── Records supplied ──
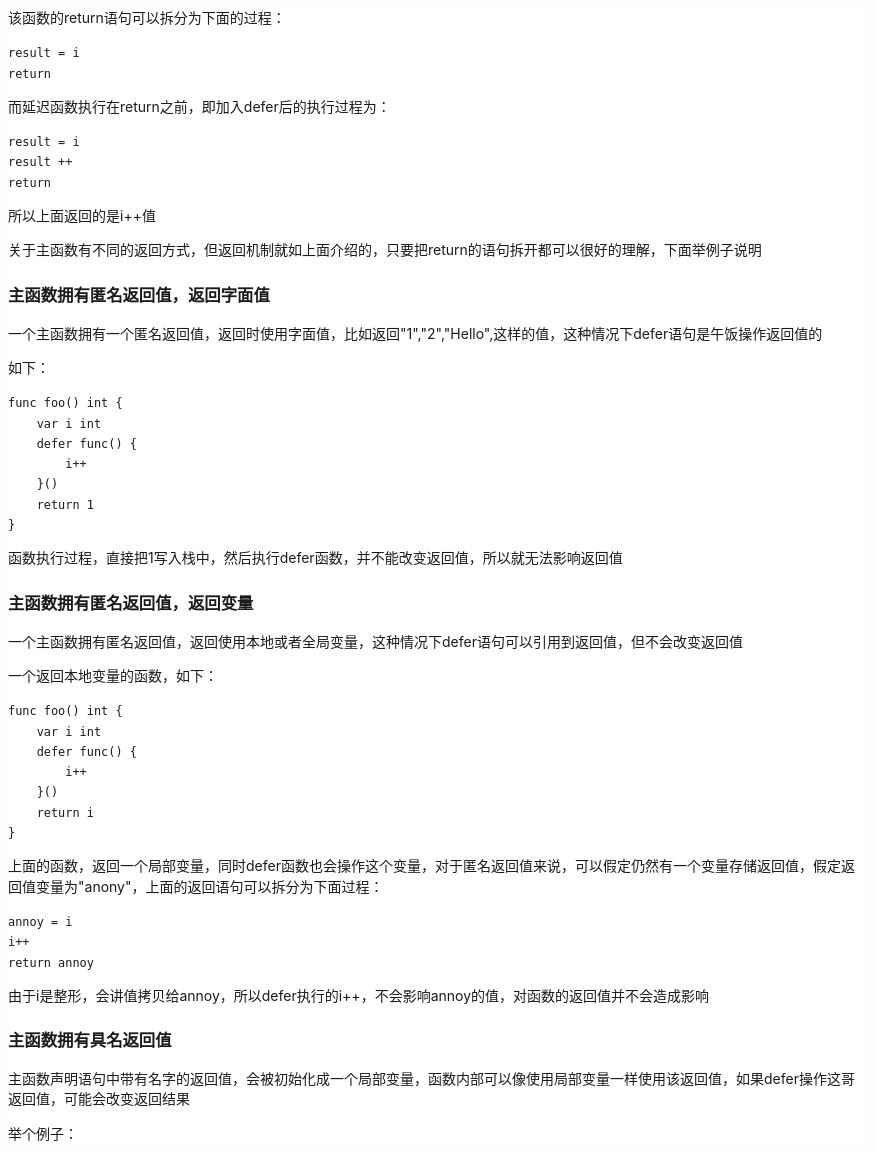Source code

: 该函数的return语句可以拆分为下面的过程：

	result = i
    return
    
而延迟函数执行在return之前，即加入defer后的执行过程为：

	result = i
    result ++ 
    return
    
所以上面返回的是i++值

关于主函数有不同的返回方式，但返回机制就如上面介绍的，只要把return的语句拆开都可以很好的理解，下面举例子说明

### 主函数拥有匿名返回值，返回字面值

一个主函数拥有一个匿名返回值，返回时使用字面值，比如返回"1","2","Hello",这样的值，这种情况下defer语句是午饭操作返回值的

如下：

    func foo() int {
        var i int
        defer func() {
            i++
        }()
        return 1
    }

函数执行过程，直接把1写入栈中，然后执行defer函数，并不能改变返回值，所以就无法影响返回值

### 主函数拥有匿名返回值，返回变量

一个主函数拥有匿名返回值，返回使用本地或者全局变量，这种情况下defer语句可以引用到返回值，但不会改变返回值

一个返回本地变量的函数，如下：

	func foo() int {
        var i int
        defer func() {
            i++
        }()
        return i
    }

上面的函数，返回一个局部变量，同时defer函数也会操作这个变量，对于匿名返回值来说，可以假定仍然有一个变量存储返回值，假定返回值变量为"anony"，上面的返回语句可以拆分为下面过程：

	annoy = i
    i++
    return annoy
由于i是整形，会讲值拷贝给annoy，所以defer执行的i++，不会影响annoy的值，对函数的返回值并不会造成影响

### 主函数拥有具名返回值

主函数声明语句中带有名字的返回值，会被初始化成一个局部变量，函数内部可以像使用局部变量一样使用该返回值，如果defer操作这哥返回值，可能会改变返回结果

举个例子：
───
── Records supplied ──
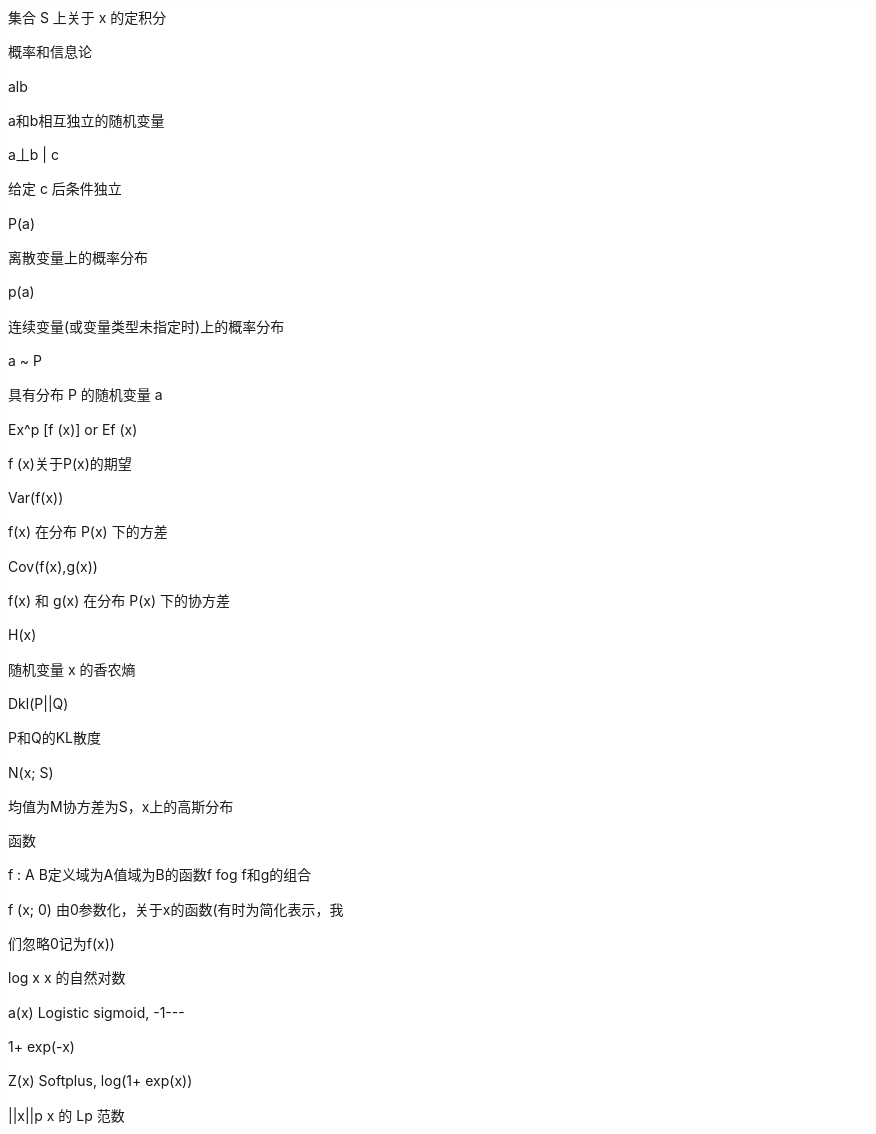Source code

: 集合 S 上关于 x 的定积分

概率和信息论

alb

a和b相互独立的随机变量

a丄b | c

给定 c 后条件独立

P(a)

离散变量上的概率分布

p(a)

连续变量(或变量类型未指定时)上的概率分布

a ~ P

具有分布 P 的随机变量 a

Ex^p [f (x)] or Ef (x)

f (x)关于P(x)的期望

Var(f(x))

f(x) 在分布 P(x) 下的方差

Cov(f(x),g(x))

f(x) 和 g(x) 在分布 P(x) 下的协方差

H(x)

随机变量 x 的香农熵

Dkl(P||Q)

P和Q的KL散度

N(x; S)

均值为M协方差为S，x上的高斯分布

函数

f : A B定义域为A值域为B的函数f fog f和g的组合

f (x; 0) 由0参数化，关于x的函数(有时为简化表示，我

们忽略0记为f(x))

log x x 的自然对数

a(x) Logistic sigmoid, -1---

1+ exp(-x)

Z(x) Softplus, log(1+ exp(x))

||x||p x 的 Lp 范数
───
Read through the entries above, and wherever a line holds the string "func", copy it.

:: Exercise solution ::
    func foo() int {
        defer func() {
	func foo() int {
        defer func() {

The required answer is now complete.